Le domande per partecipare al bando sono già aperte e le aziende interessate possono richiedere contributi a fondo perduto fino a 56.000 euro per le assunzioni di profili altamente qualificati. Il bando è stato approvato dalla Giunta regionale su proposta dell’assessore allo Sviluppo economico Guido Guidesi e dell’assessore all’Università, Ricerca e Innovazione Alessandro Fermi, con l’obiettivo di rafforzare il legame tra il mondo della ricerca e il sistema produttivo lombardo.
A chi si rivolge il bando
La misura è destinata alle piccole e medie imprese lombarde, attive e regolarmente costituite, che abbiano almeno una sede operativa sul territorio regionale. Ogni azienda potrà beneficiare dell’agevolazione per una sola assunzione, sia a tempo indeterminato che determinato, a condizione che il contratto venga firmato dopo l’entrata in vigore della misura. I lavoratori assunti dovranno possedere un dottorato di ricerca e aver concluso, da non più di dodici mesi, una collaborazione a termine con un organismo di ricerca.
Dettagli sui contributi
Il bando prevede un contributo a fondo perduto pari al 70% dei costi per le assunzioni a tempo indeterminato e al 60% per quelle a tempo determinato. L’agevolazione può arrivare fino a 56.000 euro per i contratti a tempo indeterminato, per un massimo di 24 mesi, e fino a 48.000 euro per quelli a tempo determinato, con un sostegno fino a 12 mesi. Le domande devono essere presentate attraverso la piattaforma regionale Bandi e Servizi, con procedura a sportello, e saranno valutate in ordine cronologico fino ad esaurimento delle risorse.

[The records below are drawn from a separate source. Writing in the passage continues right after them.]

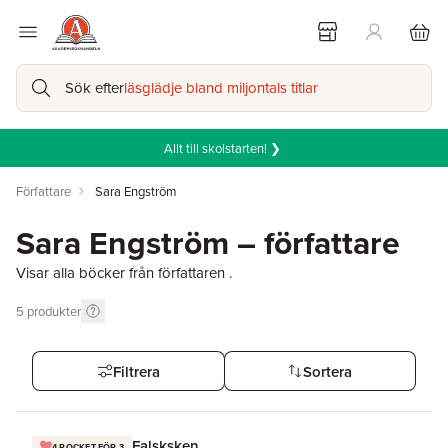
Sök efter
läsglädje bland miljontals titlar
Allt till skolstarten! ❯
Författare
Sara Engström
Sara Engström – författare
Visar alla böcker från författaren .
5
produkter
Filtrera
Sortera
Falsksken
4 POCKET FÖR 3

“Questa è una misura nuova con cui la Regione Lombardia continua a investire sui giovani talenti e sulla competitività delle imprese”, ha dichiarato l’assessore Guidesi. “Vogliamo fare incontrare il patrimonio di competenze sviluppato dalla ricerca con le esigenze del sistema produttivo”. Anche l’assessore Fermi ha sottolineato l’importanza di questo investimento in capitale umano, evidenziando come l’ingresso di profili altamente qualificati possa offrire nuove prospettive ai giovani e rafforzare la capacità delle aziende di affrontare le sfide future.